Nicolson’s statement was an extremely important document, which Cumming rightly regarded as a ‘charter’ for his Service. Indeed, the exchanges of late 1915 mark a significant moment in confirming the institutional autonomy of the Service and consolidating the interdepartmental role, under Foreign Office supervision, which was to remain a central characteristic of the organisation as it developed during its first forty years. Securing exclusive control of staff and agents, moreover, meant that Cumming was well placed to maintain that deep secrecy of Service activities upon which he put such great store. Although the Director of Military Operations himself approved the charter, in the battle zone itself GHQ in France continued to assert priority for their own intelligence organisation. At a conference on 29 November about arrangements in France, Walter Kirke ‘adopted a very high tone in saying that G.H.Q. was paramount & F.O. had nothing to say in the matter’.

The following month, to cope with the further wartime increase in business, the General Staff in London was again reorganised and a separate Directorate of Military Intelligence established in the War Office.
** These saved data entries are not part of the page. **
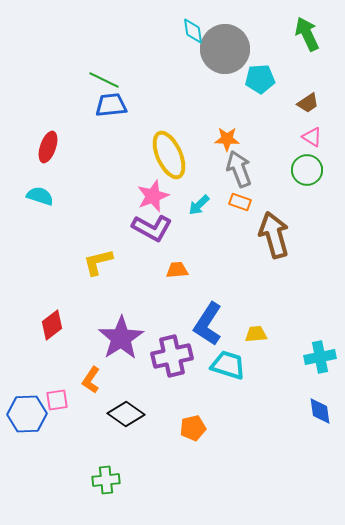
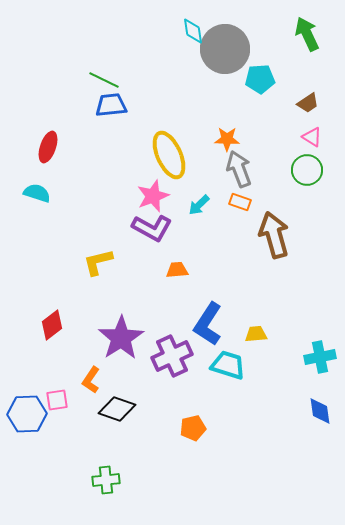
cyan semicircle: moved 3 px left, 3 px up
purple cross: rotated 12 degrees counterclockwise
black diamond: moved 9 px left, 5 px up; rotated 15 degrees counterclockwise
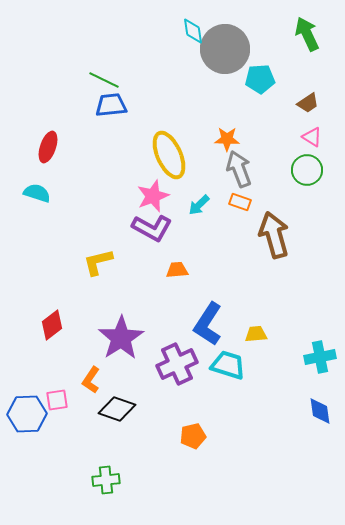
purple cross: moved 5 px right, 8 px down
orange pentagon: moved 8 px down
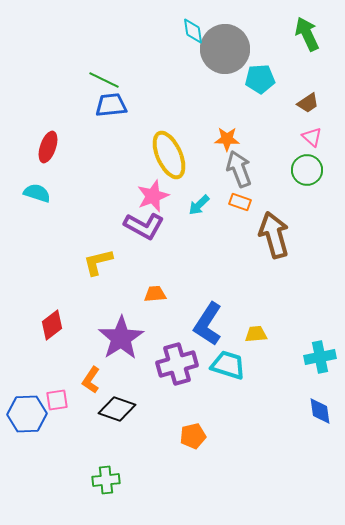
pink triangle: rotated 10 degrees clockwise
purple L-shape: moved 8 px left, 2 px up
orange trapezoid: moved 22 px left, 24 px down
purple cross: rotated 9 degrees clockwise
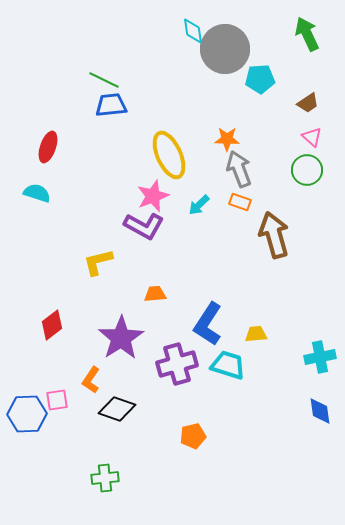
green cross: moved 1 px left, 2 px up
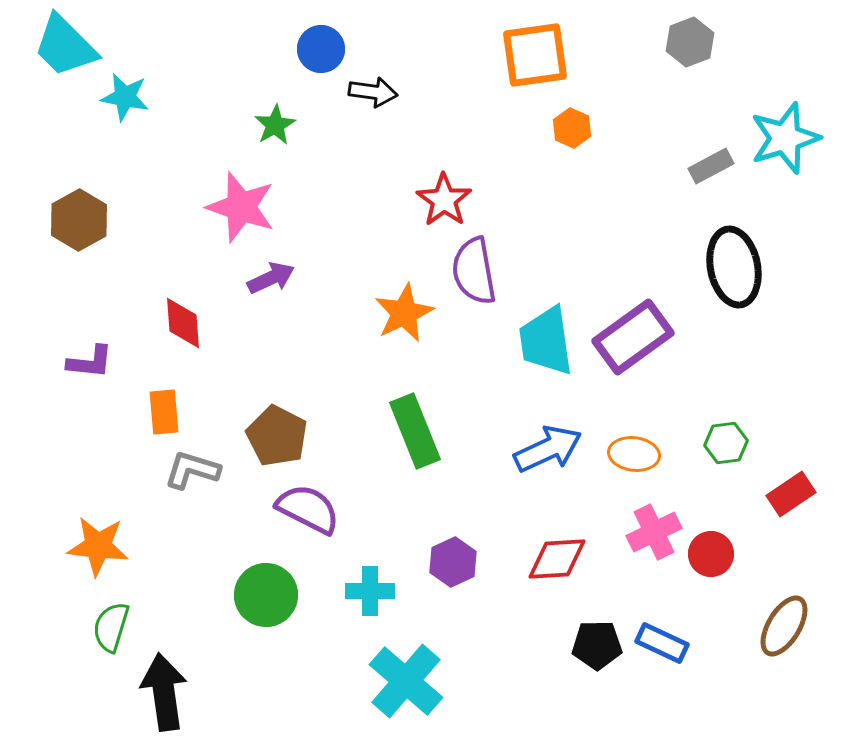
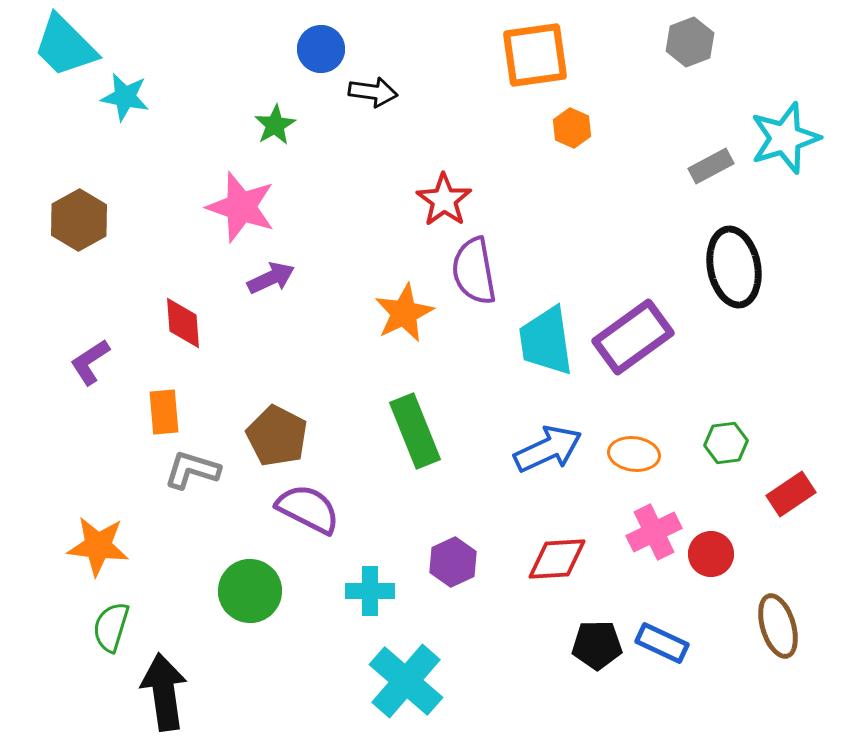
purple L-shape at (90, 362): rotated 141 degrees clockwise
green circle at (266, 595): moved 16 px left, 4 px up
brown ellipse at (784, 626): moved 6 px left; rotated 48 degrees counterclockwise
On 23 December Callwell became Director of Military Intelligence (DMI), but he was merely filling in until 3 January 1916 when George Macdonogh, brought back from France, took over the position, which he held until September 1918. In the new structure Colonel French’s MO6 branch was retitled MI1 and became the secretarial section of the Directorate, with responsibility, among other things, for the distribution of military intelligence as well as for secret service. In April 1916 MI1 was divided into four sub-sections, with the Secret Service Bureau going to MI1(c), an arrangement which lasted for the rest of the war.7 Although the title made it look as though Cumming’s Bureau was a sub-section of Military Intelligence, at the time the name was given ‘it was expressly declared that it had no significance of that nature, but was merely a convenient “nom de guerre”’. From this point on, however, MI1(c) was increasingly used as the cover-name for Cumming’s Bureau. At this time, too, Kell’s organisation (which had been part of MO5 since 1910) became MI5.